With that, the drugs began to flow. As they did, he shook his head and said, “Lord, hallelujah.” He laughed, smiled and said, “Yes, thank you.” Then he fell silent. Warden Edwin Voorhies Jr. declared the time of death to be 10:20 a.m.

On his last night alive, Hicks spoke to his mother, brother and a friend by phone. A death row minister, Rev. Gary Sims, counseled him. In his final days and hours, Hicks remained calm and compliant, reading the Bible, listening to the radio and talking with Sims. “He had a peaceful night,” said prison spokesperson Andrea Dean.

His two attorneys, Marc Mezibov and William Lazarow, were the only witnesses representing Hicks. His parents stayed in Toledo. Brandy Green’s aunt and uncle, Pamara and Douglas Hughes, and her cousin, Tia Tuskin, witnessed the death from the victim’s side. Hicks and his attorneys made a last-minute appeal to the U.S. Supreme Court, but the court refused to hear it and did not comment.

Hicks became the 19th person to be executed in Ohio since the state resumed the death penalty in 1999. He was the 999th person to be put to death nationwide since a 1976 U.S. Supreme Court ruling that allowed states to move forward with the death penalty.

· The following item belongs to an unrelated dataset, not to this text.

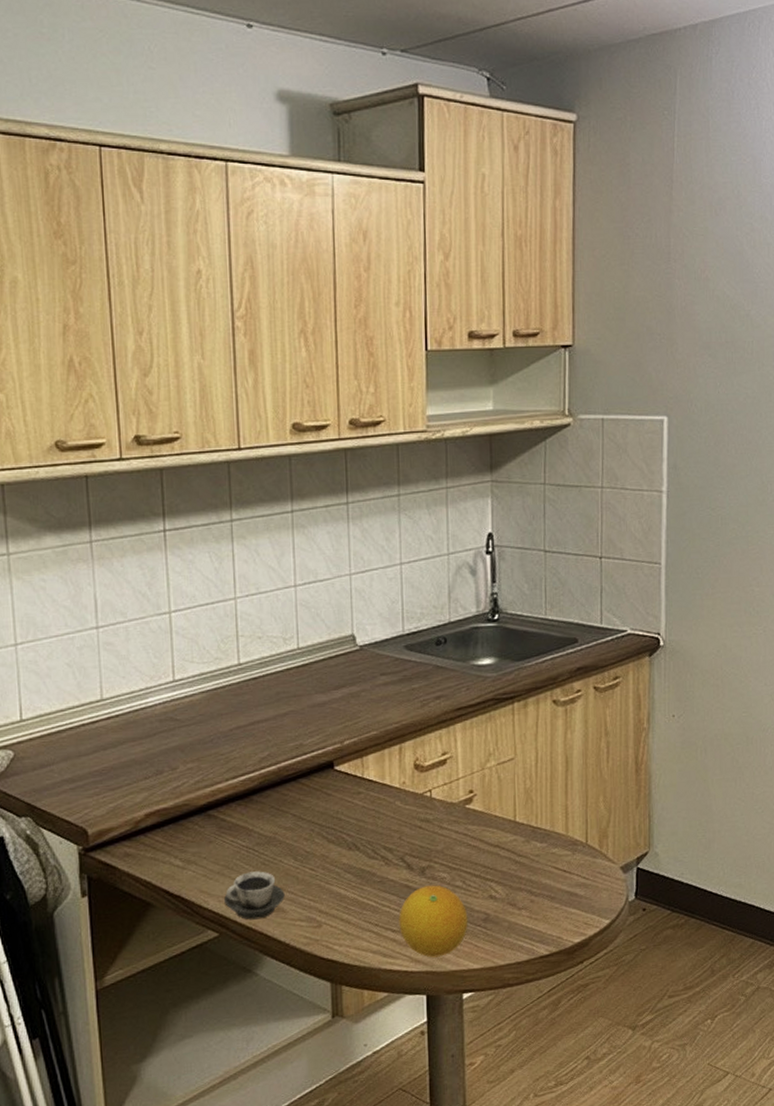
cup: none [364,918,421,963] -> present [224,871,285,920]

In 1985, Hicks was cocaine user desperate for money to buy the drug. He had already stolen his mother-in-law’s VCR and pawned it for drug money. But he worried his wife would notice the missing VCR – she had already confronted him earlier that summer about money missing from their bank account. So Hicks went back to his mother-in-law’s apartment to steal money to buy back the VCR. He found his stepdaughter asleep on a sofa and took her to her bedroom, waking her in the process. After he put her to bed, he returned to the living room and his mother-in-law, eventually choking her to death. An hour or more later, he returned to the apartment, after realizing that Brandy had been the last to see him in the apartment, and could potentially identify him as her grandmother’s killer. Hicks used a pillowcase and duct tape to smother Brandy.

In February 1986, a Hamilton County Common Pleas court jury found Hicks guilty of seven counts, including two counts of aggravated murder. A week later, then-Judge Simon Leis Jr., now the Hamilton County sheriff, imposed the death sentence. The Ohio Supreme Court and the U.S. Supreme Court both refused to review Hicks’ case.

Two other executions are scheduled this year, including John Spirko, who continues to maintain his innocence in the death of a postmistress. Seven Ohio inmates were executed last year, second-highest in the nation after Texas.